On top of this, Dragon Song's basic combat system is rather bland, which makes all the random encounters you have to grind through excruciatingly dull. In combat, your character can opt to spend each turn using Items, Attacking, or using a Special Ability like Lucia's magic. In 99% of all battles, you will Attack constantly. You don't get to pick which of the enemies you attack in combat. Most battles you resolve simply by putting combat on Automatic, which makes your characters attack each turn until the battle is over. The combat animations are slow and boring, so you'll almost always be holding down the R button to speed through them. Even doing so, most battles feel like they take forever to resolve. Boss fights are a bit more interesting since they require you to actually bust out powerful Items, like the Cards you sometimes get for winning fights in Combat Mode, as well as your Special Abilities. Sadly, boss fights are few and far between.
Every aspect of the game's interface is cluttered with random, arbitrary "innovations" in the vein of the irritating Virtue Mode/Combat Mode split. To attempt to retreat from a battle, you have to blow into the microphone. Accessing the menu requires tapping a "menu" icon on the touch screen, but then certain parts of the menu can only be accessed by tapping the face buttons. Your characters walk very slowly, and can get stuck if they bump into rocks or other uneven surfaces in the map. You can run by pressing down the B button, but doing so actually burns away your characters' HP. Trying to move around a town map calls for moving an icon of Jian around toward glowing squares, and checking the menu at the bottom part of the screen to see if that's the location you actually want to visit. Doing pretty much anything in the game is slow and awkward as a result. Even if Dragon Song had compelling characters or an interesting plotline, you'd probably get too upset with the insane interface to really start caring.
Rounding out the game's problems is a lackluster localization courtesy Ubisoft. It's hard to think that a Lunar game could receive a poorer treatment than the Sega CD ones did at the hands of Working Designs, but when you play Dragon Song you realize you're dealing with sloppiness the likes of which has rarely been seen since the 8-bit era of gaming drew to a close. The script uses a translation so literal it's almost nonsense, and one riddled with typos and inconsistently spelled names besides. At point it becomes an active detriment to gameplay, since some character names are spelled one way in the Gad's Express job information, and then another way when you talk to the characters as NPCs. These aren't minor discrepancies, either - when the data screen tells me to go give a package to Laban, it's not going to occur to me to give it to Raiban instead.

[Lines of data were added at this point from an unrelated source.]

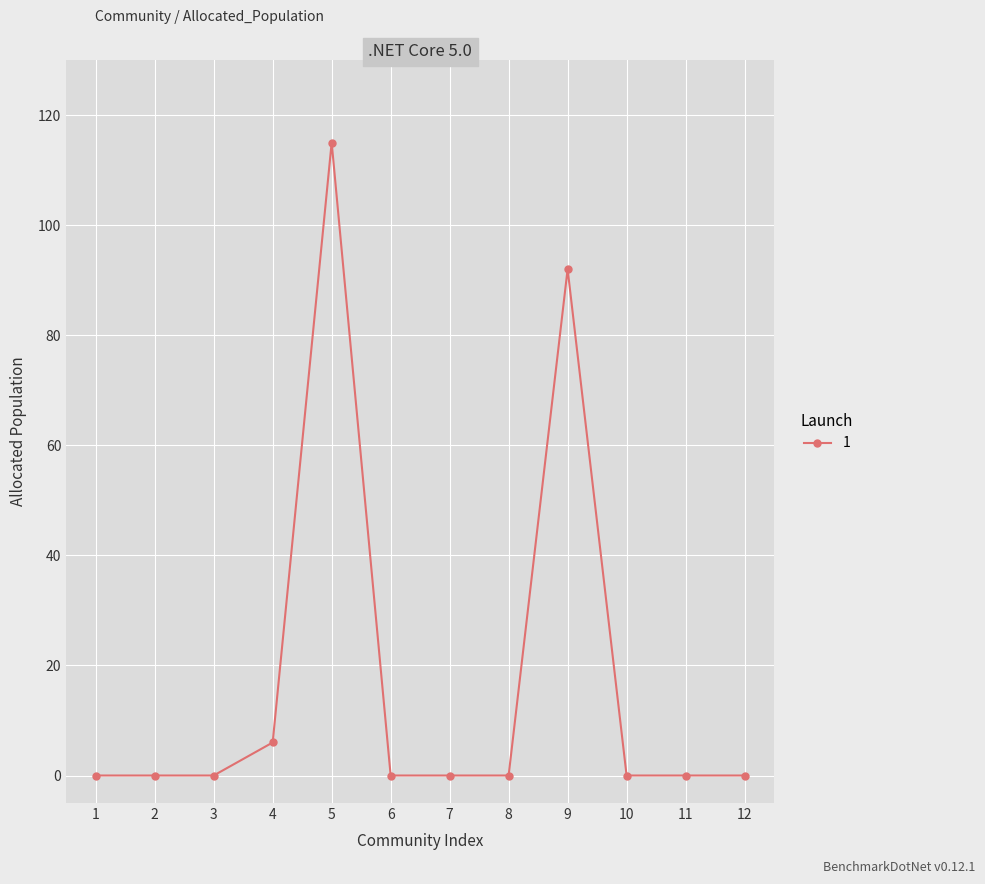

Is it true that the value at 3 is 37?

False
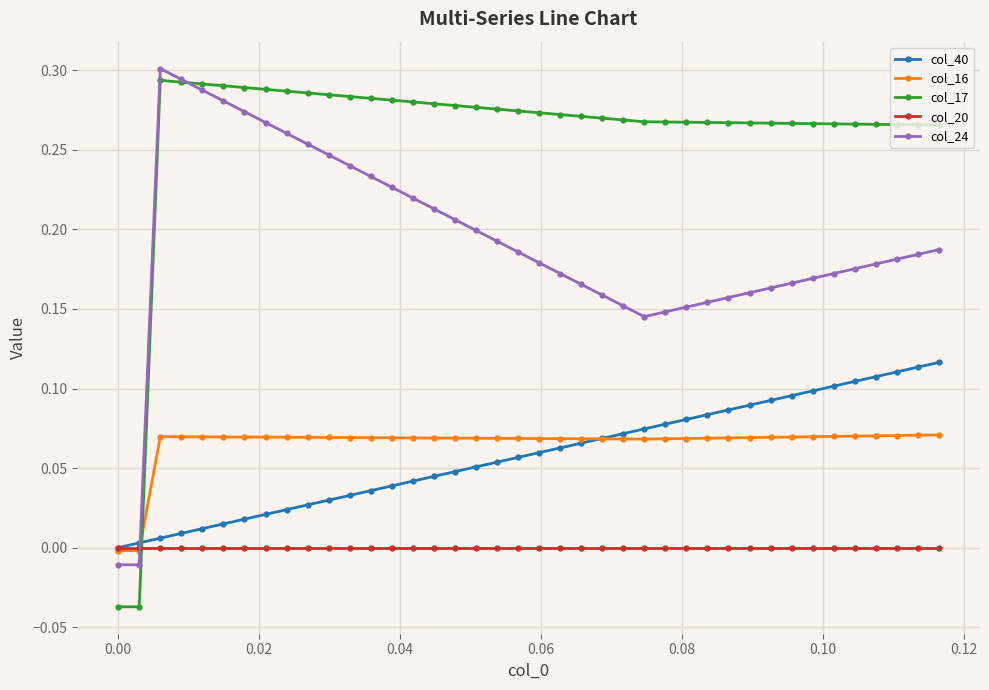

Which series ends up on top after the final intersection of col_17 and col_40?

col_17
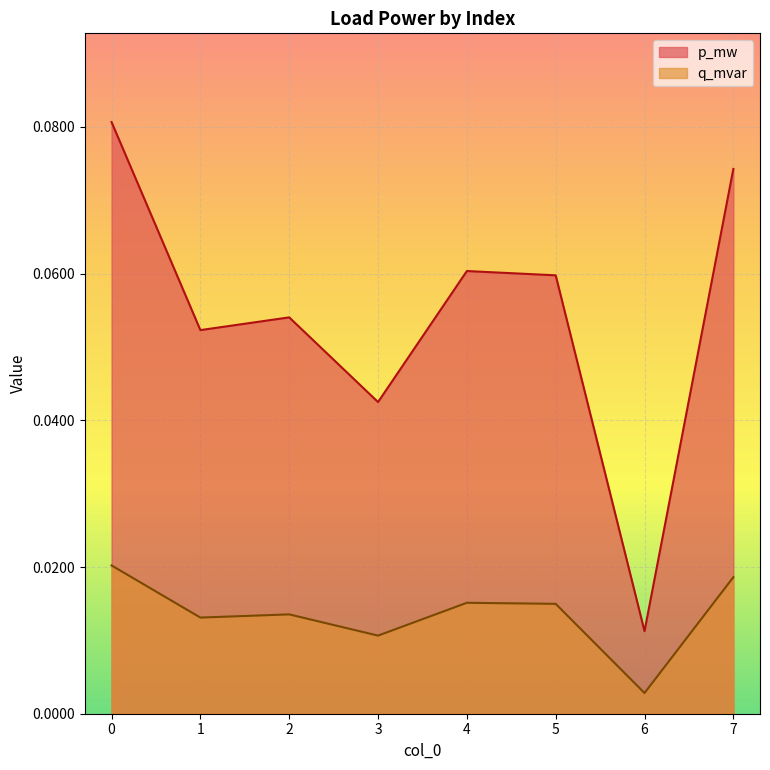

True or false: p_mw and q_mvar cross at least once.

False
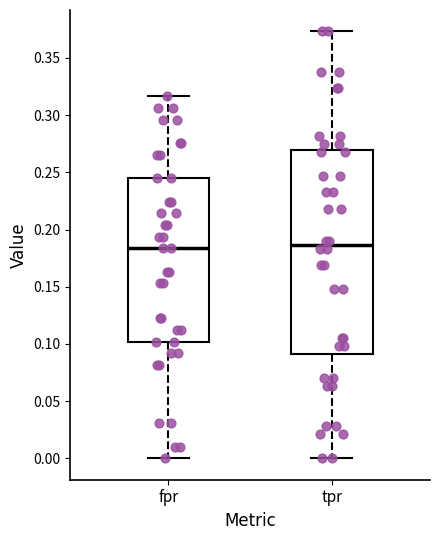

Reading left to right, transcribe this box plot: for each box, give where its median line is, the range the box spans, and where its two whiskers end, as read against the y-axis. The values are not printed on the chart, so give them approximately, as read against the axis.

fpr: median 0.185, box 0.100 to 0.245, whiskers 0.000 to 0.315
tpr: median 0.185, box 0.090 to 0.270, whiskers 0.000 to 0.375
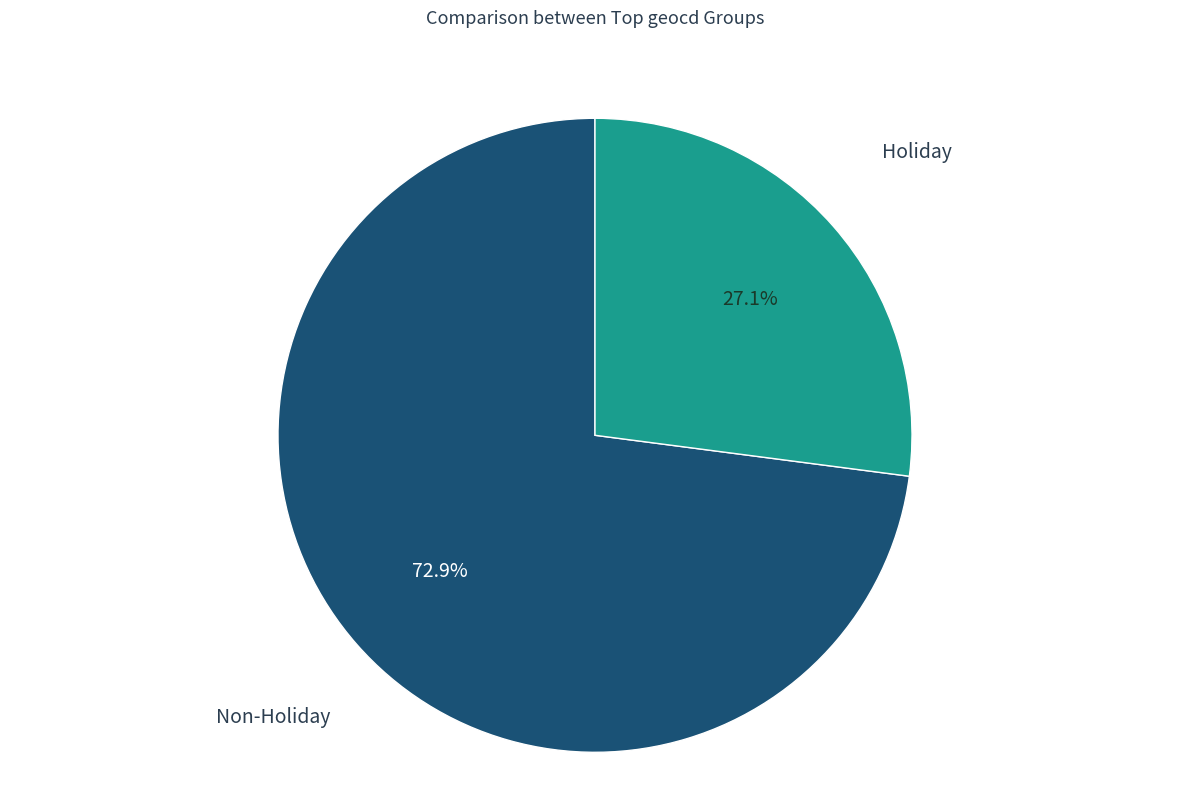

Does any single category account for the majority?

Yes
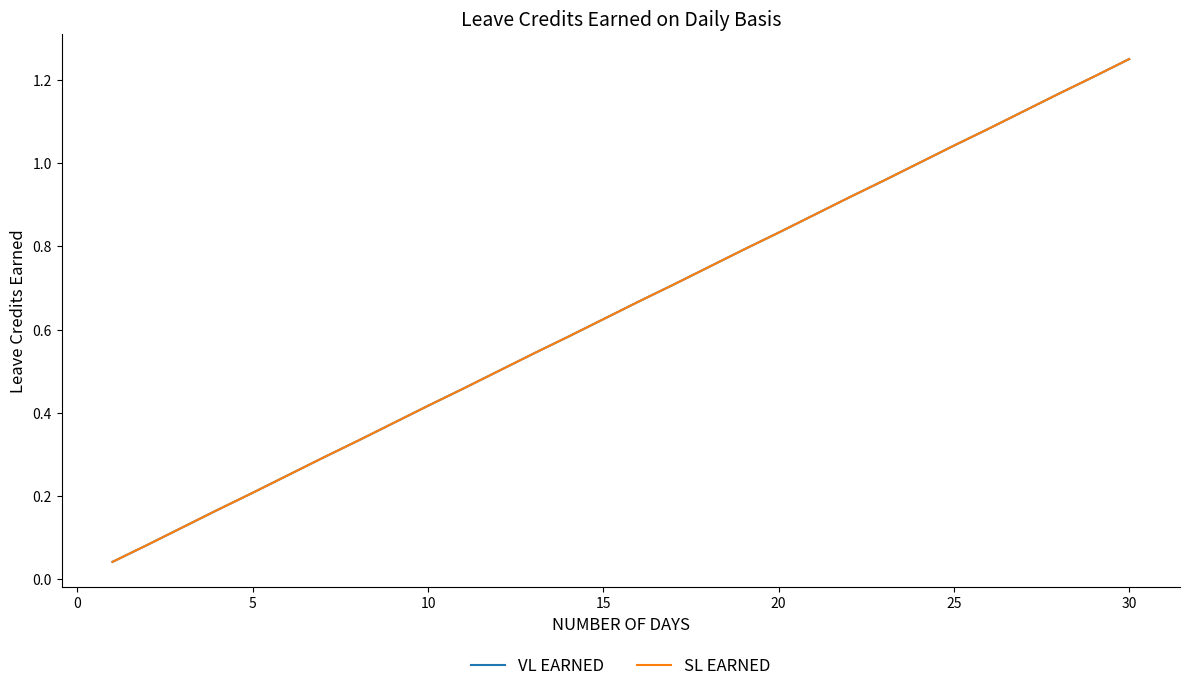

Does the chart display data point markers on the line(s)?

No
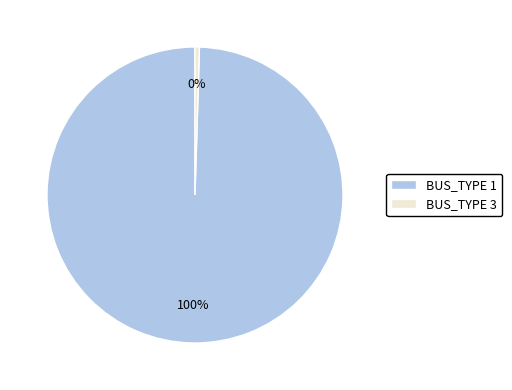

Combined, do BUS_TYPE 1 and BUS_TYPE 3 account for over 50%?

Yes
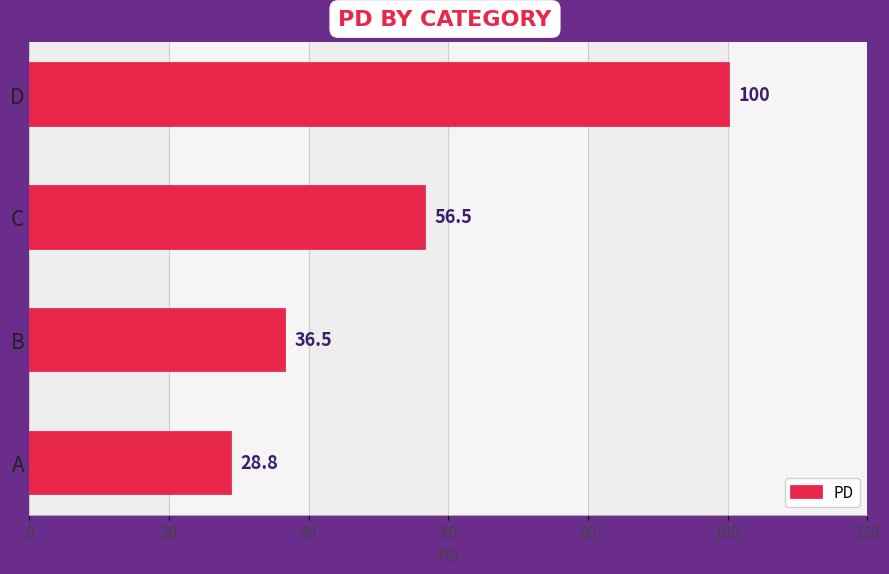

What is the difference between the second highest and minimum values?

27.7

Graphics and sound for the game are merely competent; not too bad, not too great. The combat sequences have an extremely blurry, pixilated look to them, owing to the pseudo-3D used to move the camera around. The overworld sprites aren't very expressive or interesting, while the map environments feel sterile and bland. The isometric perspective also causes some navigation problems, but nothing quite so bad as, say, Atelier Iris. Music seems to be trying to go for the fantasy-Celtic vibe that Atelier Iris captured so well, but largely comes off as unnecessarily bleepy and repetitive. A lot of elements of Dragon Song actually seem to be trying hard to create a game in the Atelier Iris vein, and missing the mark because of the DS' hardware limitations. All told, this is not really a game worth purchasing unless you're desperate to have a Japanese RPG to add to your DS library. If you're simply nostalgic forLunar, Atelier Iris will probably hit the spot a lot better.